Iowa Attorney General Tom Miller applauds the US Department of Agriculture’s announcement making $15 million available to state attorneys general to increase collaboration with USDA on antitrust enforcement. State attorneys general will be able to submit requests for funding and partner with USDA to secure America’s food systems through more rigorous enforcement of competition laws. President Biden made the announcement Monday at a meeting of the White House Competition Council.

The news follows a December 21, 2021 letter that Miller, as part of a bipartisan coalition of 16 attorneys general, sent to USDA Secretary Tom Vilsack with recommendations to improve competition in the livestock industry. In the letter, the AGs recommended allowing state attorneys general to use funds appropriated by Congress for food and agriculture supply-chain resilience toward supporting state antitrust enforcement efforts and increase partnership opportunities between state attorneys general and federal agencies.

“Promoting competition and protecting consumers has always been a priority for this office,” Miller said. “With this increased funding and collaboration, we can continue vital work to protect Iowa farmers and improve our economy by ensuring fair and robust competition in meat processing.
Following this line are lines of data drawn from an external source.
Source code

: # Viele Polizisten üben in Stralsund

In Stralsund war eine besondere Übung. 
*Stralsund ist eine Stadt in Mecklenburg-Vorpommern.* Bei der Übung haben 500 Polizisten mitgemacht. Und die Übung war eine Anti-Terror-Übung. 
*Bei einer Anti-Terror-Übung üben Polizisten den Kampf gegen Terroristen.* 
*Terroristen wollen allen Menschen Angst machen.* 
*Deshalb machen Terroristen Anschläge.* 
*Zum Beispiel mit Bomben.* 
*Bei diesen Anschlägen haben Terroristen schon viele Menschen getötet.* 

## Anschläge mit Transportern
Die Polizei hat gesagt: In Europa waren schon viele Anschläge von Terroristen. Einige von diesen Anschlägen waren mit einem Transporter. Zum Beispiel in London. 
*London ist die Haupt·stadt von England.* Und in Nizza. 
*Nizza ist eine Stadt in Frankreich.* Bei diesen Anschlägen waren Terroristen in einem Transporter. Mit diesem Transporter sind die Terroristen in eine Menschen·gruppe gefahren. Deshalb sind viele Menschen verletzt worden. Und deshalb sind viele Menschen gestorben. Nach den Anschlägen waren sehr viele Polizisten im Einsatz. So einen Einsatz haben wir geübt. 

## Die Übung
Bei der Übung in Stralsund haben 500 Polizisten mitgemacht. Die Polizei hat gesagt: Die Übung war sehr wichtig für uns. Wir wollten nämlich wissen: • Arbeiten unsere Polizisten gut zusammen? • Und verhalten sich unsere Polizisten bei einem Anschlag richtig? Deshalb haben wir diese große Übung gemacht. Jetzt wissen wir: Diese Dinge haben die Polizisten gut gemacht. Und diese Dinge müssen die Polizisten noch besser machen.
We can also ensure that our consumers pay fair prices for the food they purchase.”

The new partnerships that this funding will facilitate will assist state AGs in tackling anticompetitive practices in the agricultural sector and related industries that are contributing to heightened inflationary pressures, lack of choices for consumers and farmers, and conflicts of interest and anticompetitive barriers across the food and agriculture supply chains.

Specifically, this initiative will improve state AG capacity to conduct on-the-ground investigations of agricultural competition issues, enhance coordination between federal and state agriculture and competition enforcement authorities, and create new and more independent research programs.